|OSHA requirements are set by statute, standards and regulations. Our interpretation letters explain these requirements and how they apply to particular circumstances, but they cannot create additional employer obligations. This letter constitutes OSHA's interpretation of the requirements discussed. Note that our enforcement guidance may be affected by changes to OSHA rules. Also, from time to time we update our guidance in response to new information. To keep apprised of such developments, you can consult OSHA's website at http://www.osha.gov.|
September 3, 1993
Ms. Patricia H. Falls
Firstline Safety Management, Inc.
P.O. Box 230
Lovettsville, Virginia 22080
Dear Ms. Falls:
This is in response to your February 8 letters requesting interpretation of various Occupational Safety and Health Administration (OSHA) standards. I apologize for the delay in responding to your inquiry.
With regard to whether cord- and plug-connected equipment includes extension cords used between the power supply and the tool when the power supply is a portable generator, please be advised that such extension cords would be considered to be cord-and plug-connected equipment as described in 29 CFR 1926.404(f)(3)(i)(A)
With regard to 29 CFR 1926.404(f)(3)(i) and your question of whether ground-fault circuit interrupters (GFCI's) are required when using portable generators, please be advised that OSHA does not require the use of GFCI's on portable or vehicle-mounted generators of 5kW capacity or less if the output is a two-wire, single-phase system and the circuit conductors are insulated from the generator frame and all other grounded surfaces. (See 29 CFR 1926.404(b)(1)(ii).)

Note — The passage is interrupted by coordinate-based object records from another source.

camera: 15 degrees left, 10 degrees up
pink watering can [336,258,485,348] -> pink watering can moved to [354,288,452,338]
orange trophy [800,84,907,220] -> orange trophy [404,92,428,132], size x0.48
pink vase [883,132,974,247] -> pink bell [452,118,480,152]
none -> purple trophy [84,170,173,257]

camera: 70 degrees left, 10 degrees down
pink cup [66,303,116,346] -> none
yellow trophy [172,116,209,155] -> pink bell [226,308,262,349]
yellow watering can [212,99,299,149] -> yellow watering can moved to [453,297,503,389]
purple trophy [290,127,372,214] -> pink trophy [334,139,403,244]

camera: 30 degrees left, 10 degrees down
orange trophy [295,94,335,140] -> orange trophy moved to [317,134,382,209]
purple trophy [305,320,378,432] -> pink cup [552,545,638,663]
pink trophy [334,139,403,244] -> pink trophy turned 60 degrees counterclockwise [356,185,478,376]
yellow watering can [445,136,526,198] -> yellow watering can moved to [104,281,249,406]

With regard to 29 CFR 1926.404(f)(3)(i) and your question of whether or not a receptacle wiring tester can show if a portable generator is properly grounded, please be advised that the answer is primarily dependent on the configuration of the generator involved. Standard receptacle outlet testers will correctly identify the presence or absence of a properly wired equipment grounding conductor for three-wire, single-phase portable generators (except that some multiple wiring defect combinations cannot be detected). However, such testers will typically indicate the absence of an equipment grounding conductor on two-wire, single-phase portable generators, even when the generator is wired in accordance with OSHA standards. (The reason for this is because two-wire, single-phase portable generators need not have either circuit conductor connected to the equipment grounding conductor at the generator frame. On the other hand, a three-wire, single-phase generator must have its neutral conductor, as well as the equipment grounding conductor, bonded to the generator frame.)
With regard to your policy of instructing companies to comply with the requirements for guarding of low-pitched roof perimeters during the performance of built-up roofing work on roofs with a ground to eave height of 12 feet - 14 feet, please be advised that 29 CFR 1926.500(g) only applies to low-pitched roofs with a minimum ground to eave height greater than 16 feet. Nevertheless, your policy provides sound advice for your clients in dealing with the hazards of falls associated with working near roof perimeters. Although 1926.500(g) does not call for personal protective equipment such as body belts or harnesses for fall distances less than 16 feet, 1926.95 can be cited to address the hazards of falling less than 16 feet provided OSHA can establish both that a reasonable person familiar with the circumstances would have recognized a hazard warranting the use of personal protective equipment and that the use of personal protective equipment is feasible.
[This document was edited on 3/28/2005 to strike information that no longer reflects current OSHA policy. Former paragraph 1926.500(g) was redesignated to 1926.501(b)(10) by the 1994 revision of Subpart M, and the provision was modified.
The provision is also impacted by STD 3.1 (12/8/95) "Interim Fall Protection Compliance Guidelines for Residential Construction" and STD 3-0.1A (6/18/99) "Plain Language Revision of OSHA Instruction STD 3.1, Interim Fall Protection Compliance Guidelines for Residential Construction".]
[This document was edited on 12/5/2012 to strike information that no longer reflects current OSHA policy.]
With regard to whether street plates can be used as any part of a protective system in conjunction with trench boxes without a design by a registered professional engineer, please be advised that any use of street plates with pre-manufactured or job-built shields (trench boxes) must be in accordance with 29 CFR 1926.652(c)(3) or (c)(4) which requires the approval of a registered professional engineer, except when using the designs of shield systems drawn from manufacturer's tabulated data.